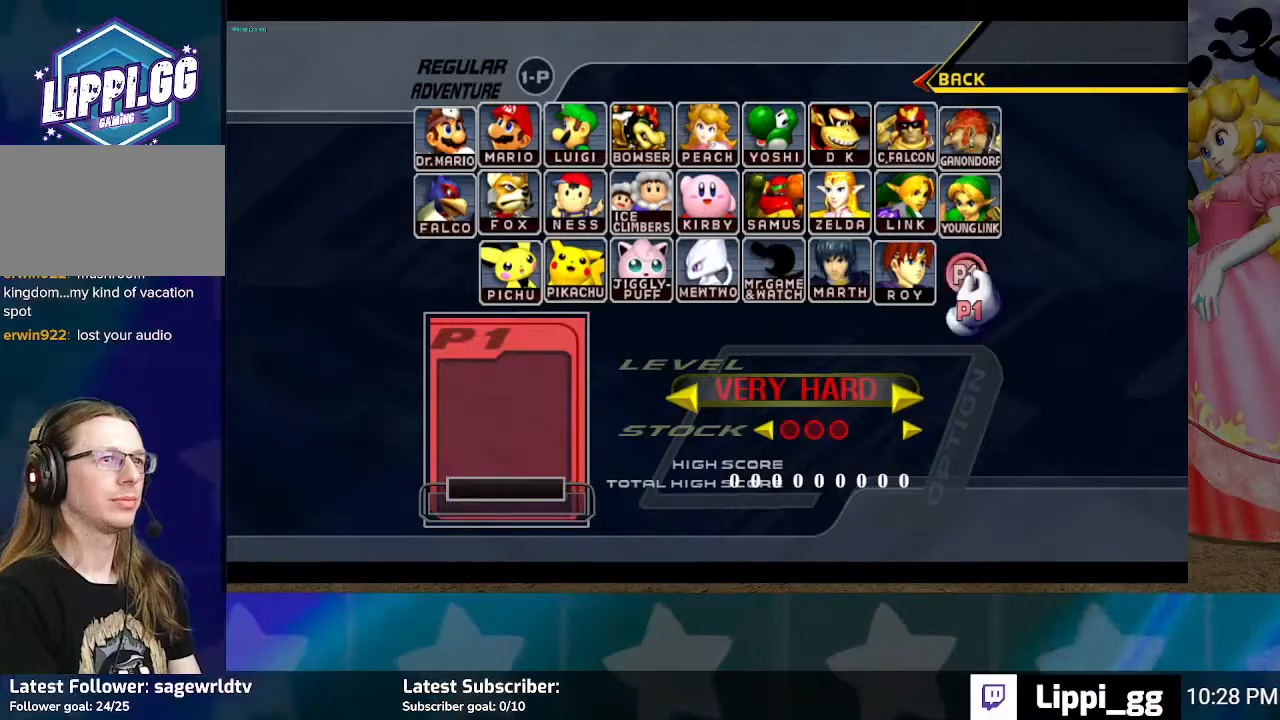
{"buttons": [], "left_stick": "center", "right_stick": "center", "events": [[133, "A", "down"], [233, "A", "up"]]}
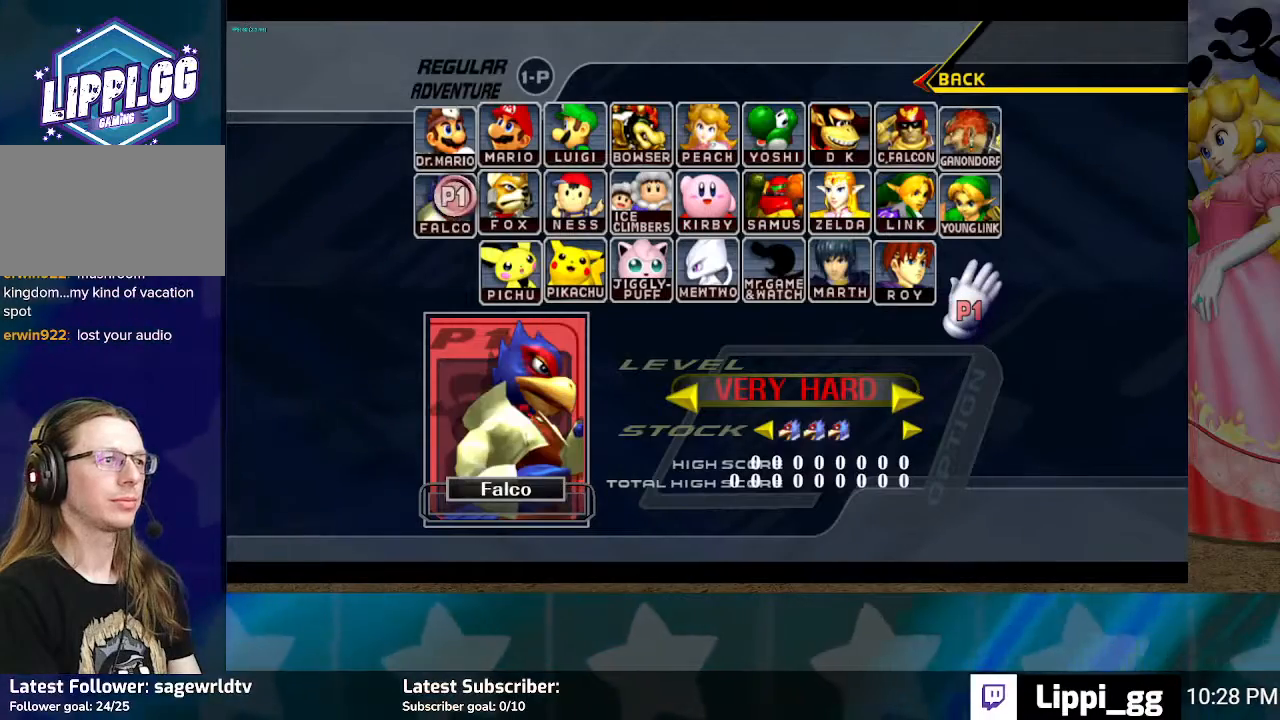
{"buttons": [], "left_stick": "center", "right_stick": "center", "events": []}
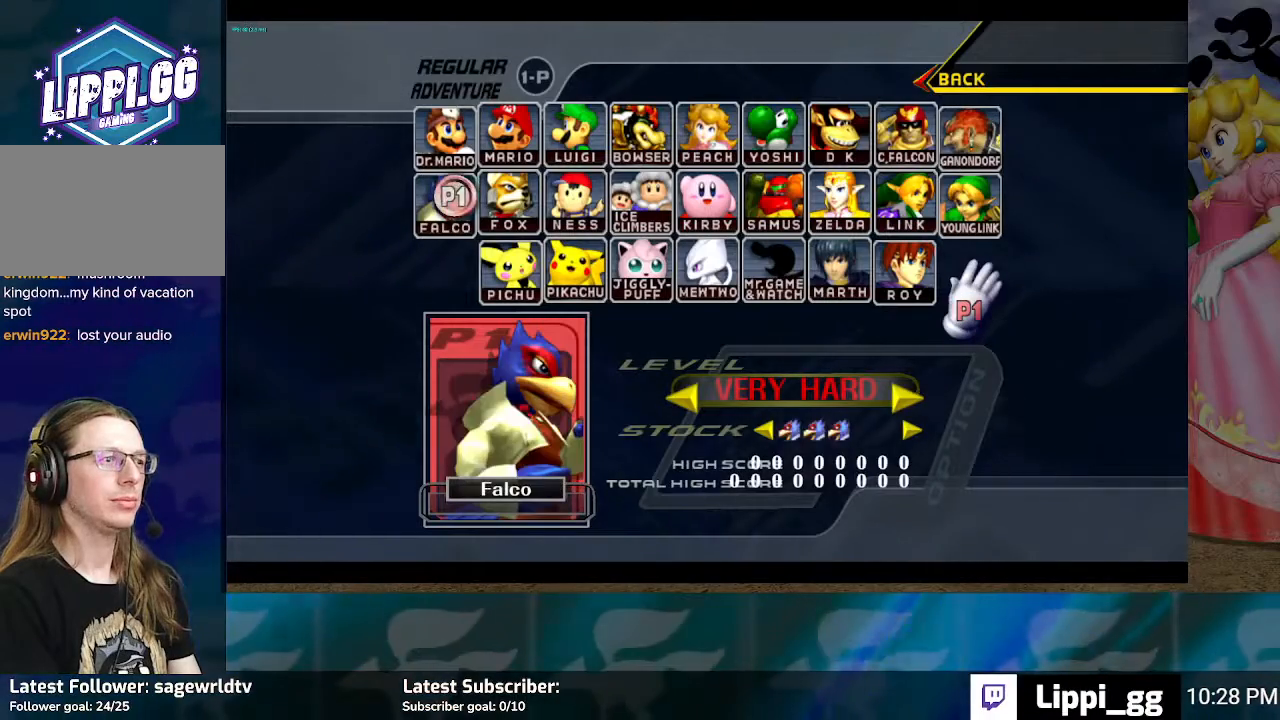
{"buttons": [], "left_stick": "center", "right_stick": "center", "events": [[66, "B", "down"], [166, "B", "up"], [300, "A", "down"], [400, "A", "up"]]}
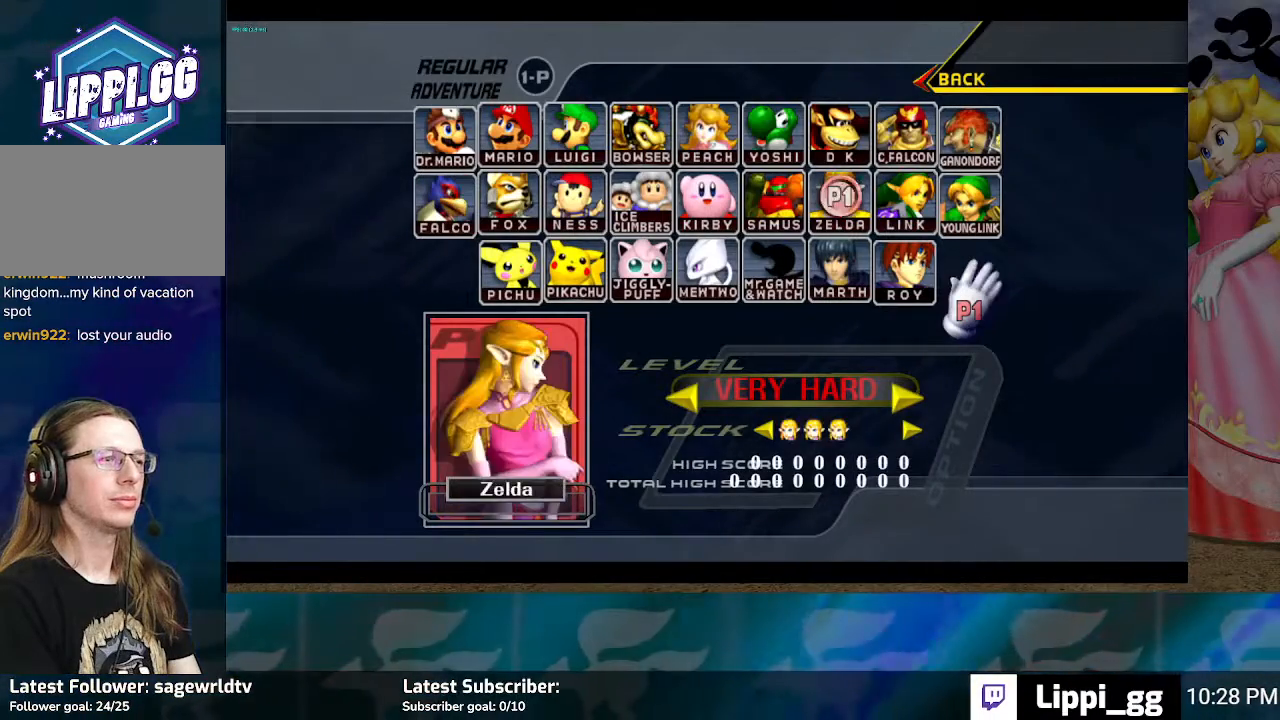
{"buttons": ["B"], "left_stick": "center", "right_stick": "center", "events": [[501, "B", "down"]]}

» Your task: Once the pictures are set aside, give the rest of the material again unchanged.

» Worked solution:
{"buttons": [], "left_stick": "center", "right_stick": "center", "events": [[133, "A", "down"], [233, "A", "up"]]}
{"buttons": [], "left_stick": "center", "right_stick": "center", "events": []}
{"buttons": [], "left_stick": "center", "right_stick": "center", "events": [[66, "B", "down"], [166, "B", "up"], [300, "A", "down"], [400, "A", "up"]]}
{"buttons": ["B"], "left_stick": "center", "right_stick": "center", "events": [[501, "B", "down"]]}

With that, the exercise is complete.